The mode choice model will be revised to add new capabilities to get logsums in addition to making choices (#164). The existing mode.tour_mode_choice_simulate method calls _mode_choice_simulate, which calls asim.simple_simulate, which calls either eval_mnl or eval_nl, which then calculates utilities and calls the logit class to calculate probabilities and make a choice. This needs to be revised as follows:
- The logit class gets a new method, get_logsum, which returns the logsum (composite utility across all modes).
- Then asim.simple_simulate and mode_choice_simulate need to be revised to support two use cases: calculating utilities and making choice. Setting up and calculating utilities is required in both cases.
- Finally, the mode class needs to be revised to support calculating work location mode logsums using the workplace_location_logsums table calculated above.

Sample Correction Factor

The sample correction factor is calculated as follows:

freq = how often an alternative is sampled (i.e. the pick_count)
prob = probability of the alternative
correction_factor = log(freq/prob)

For example:

freq              1.00	2.00	3.00	4.00	5.00
prob              0.30	0.30	0.30	0.30	0.30
correction factor 1.20	1.90	2.30	2.59	2.81

As the alternative is oversampled, its utility goes up for final selection.
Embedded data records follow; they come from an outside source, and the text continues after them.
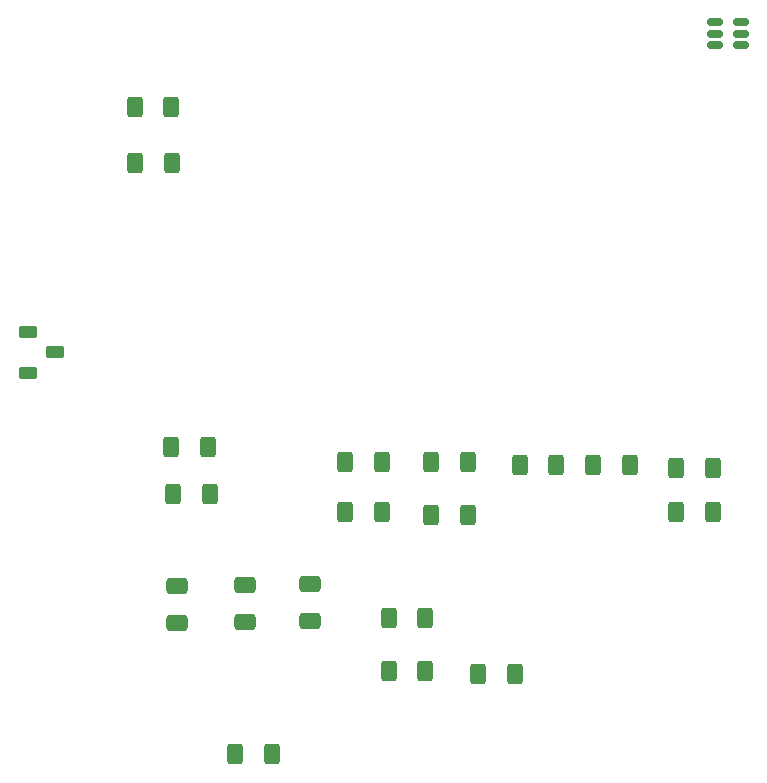
<source format=gbr>
%TF.GenerationSoftware,KiCad,Pcbnew,9.0.3*%
%TF.CreationDate,2025-12-16T09:58:50+01:00*%
%TF.ProjectId,PTP_Ivan_Brajkovic_Project1AAA,5054505f-4976-4616-9e5f-4272616a6b6f,rev?*%
%TF.SameCoordinates,Original*%
%TF.FileFunction,Paste,Top*%
%TF.FilePolarity,Positive*%
%FSLAX46Y46*%
G04 Gerber Fmt 4.6, Leading zero omitted, Abs format (unit mm)*
G04 Created by KiCad (PCBNEW 9.0.3) date 2025-12-16 09:58:50*
%MOMM*%
%LPD*%
G01*
G04 APERTURE LIST*
G04 Aperture macros list*
%AMRoundRect*
0 Rectangle with rounded corners*
0 $1 Rounding radius*
0 $2 $3 $4 $5 $6 $7 $8 $9 X,Y pos of 4 corners*
0 Add a 4 corners polygon primitive as box body*
4,1,4,$2,$3,$4,$5,$6,$7,$8,$9,$2,$3,0*
0 Add four circle primitives for the rounded corners*
1,1,$1+$1,$2,$3*
1,1,$1+$1,$4,$5*
1,1,$1+$1,$6,$7*
1,1,$1+$1,$8,$9*
0 Add four rect primitives between the rounded corners*
20,1,$1+$1,$2,$3,$4,$5,0*
20,1,$1+$1,$4,$5,$6,$7,0*
20,1,$1+$1,$6,$7,$8,$9,0*
20,1,$1+$1,$8,$9,$2,$3,0*%
G04 Aperture macros list end*
%ADD10RoundRect,0.250000X-0.400000X-0.625000X0.400000X-0.625000X0.400000X0.625000X-0.400000X0.625000X0*%
%ADD11RoundRect,0.250000X0.400000X0.625000X-0.400000X0.625000X-0.400000X-0.625000X0.400000X-0.625000X0*%
%ADD12RoundRect,0.250000X-0.550000X0.250000X-0.550000X-0.250000X0.550000X-0.250000X0.550000X0.250000X0*%
%ADD13RoundRect,0.150000X-0.512500X-0.150000X0.512500X-0.150000X0.512500X0.150000X-0.512500X0.150000X0*%
%ADD14RoundRect,0.250000X-0.650000X0.412500X-0.650000X-0.412500X0.650000X-0.412500X0.650000X0.412500X0*%
%ADD15RoundRect,0.250000X0.650000X-0.412500X0.650000X0.412500X-0.650000X0.412500X-0.650000X-0.412500X0*%
G04 APERTURE END LIST*
D10*
%TO.C,R10*%
X146950000Y-78000000D03*
X150050000Y-78000000D03*
%TD*%
D11*
%TO.C,R5*%
X167850000Y-103250000D03*
X164750000Y-103250000D03*
%TD*%
D10*
%TO.C,R9*%
X146900000Y-73250000D03*
X150000000Y-73250000D03*
%TD*%
D11*
%TO.C,R18*%
X175100000Y-107750000D03*
X172000000Y-107750000D03*
%TD*%
D12*
%TO.C,SW2*%
X137850000Y-92250000D03*
X140150000Y-94000000D03*
X137850000Y-95750000D03*
%TD*%
D11*
%TO.C,R16*%
X175100000Y-103250000D03*
X172000000Y-103250000D03*
%TD*%
%TO.C,R15*%
X188850000Y-103500000D03*
X185750000Y-103500000D03*
%TD*%
D13*
%TO.C,U6*%
X196000000Y-66050000D03*
X196000000Y-67000000D03*
X196000000Y-67950000D03*
X198275000Y-67950000D03*
X198275000Y-67000000D03*
X198275000Y-66050000D03*
%TD*%
D10*
%TO.C,R12*%
X192750000Y-103750000D03*
X195850000Y-103750000D03*
%TD*%
D11*
%TO.C,R6*%
X153100000Y-102000000D03*
X150000000Y-102000000D03*
%TD*%
%TO.C,R20*%
X171500000Y-121000000D03*
X168400000Y-121000000D03*
%TD*%
D14*
%TO.C,C3*%
X161750000Y-113625000D03*
X161750000Y-116750000D03*
%TD*%
D15*
%TO.C,C5*%
X156250000Y-116812500D03*
X156250000Y-113687500D03*
%TD*%
D11*
%TO.C,R19*%
X179100000Y-121250000D03*
X176000000Y-121250000D03*
%TD*%
D10*
%TO.C,R7*%
X155400000Y-128000000D03*
X158500000Y-128000000D03*
%TD*%
D11*
%TO.C,R8*%
X153250000Y-106000000D03*
X150150000Y-106000000D03*
%TD*%
D10*
%TO.C,R13*%
X168400000Y-116500000D03*
X171500000Y-116500000D03*
%TD*%
%TO.C,R11*%
X192750000Y-107500000D03*
X195850000Y-107500000D03*
%TD*%
D15*
%TO.C,C4*%
X150500000Y-116875000D03*
X150500000Y-113750000D03*
%TD*%
D11*
%TO.C,R14*%
X167850000Y-107500000D03*
X164750000Y-107500000D03*
%TD*%
%TO.C,R17*%
X182600000Y-103500000D03*
X179500000Y-103500000D03*
%TD*%
M02*

</source>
The unique set of alternatives is passed to the final choice model and the correction factor is included in the utility. The correction factor is capped by the min(correction_factor,60) expression.

In order to make the vectorized implementation easier, a good solution is to keep the full set of alternatives (including duplicates), put the correction factor on each alternative (record), and then NA the utility of the duplicate alternatives before calculating the probability. Adding an isDuplicate attribute to each alternative allows us to add an expression to the final choice model like: isDuplicate * -99999 in order to make the alternative unavailable. This makes it so we don't have to modify the correction factor and/or the probabilities, while allowing us to keep the existing assumed fixed set of alternatives.